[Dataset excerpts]
::::::::::

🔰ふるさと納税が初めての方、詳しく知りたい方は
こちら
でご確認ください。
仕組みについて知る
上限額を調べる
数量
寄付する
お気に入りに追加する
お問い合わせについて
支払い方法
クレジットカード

::::::::::

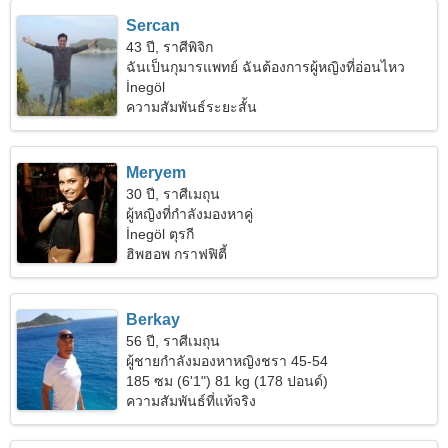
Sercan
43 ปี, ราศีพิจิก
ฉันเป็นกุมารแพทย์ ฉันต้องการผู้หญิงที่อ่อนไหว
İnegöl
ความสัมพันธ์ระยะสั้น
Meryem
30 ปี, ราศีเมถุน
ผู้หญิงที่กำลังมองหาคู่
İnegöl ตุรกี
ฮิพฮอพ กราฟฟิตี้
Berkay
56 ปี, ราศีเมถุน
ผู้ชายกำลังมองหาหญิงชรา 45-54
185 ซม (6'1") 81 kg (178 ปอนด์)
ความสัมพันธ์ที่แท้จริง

::::::::::

THE PROBLEM:
Only those lines of the entries above that run from the line containing "56 ปี, ราศีเมถุน" to the line containing "ความสัมพันธ์ที่แท้จริง", both included, should be transcribed exactly.

TASK ANSWER:
56 ปี, ราศีเมถุน
ผู้ชายกำลังมองหาหญิงชรา 45-54
185 ซม (6'1") 81 kg (178 ปอนด์)
ความสัมพันธ์ที่แท้จริง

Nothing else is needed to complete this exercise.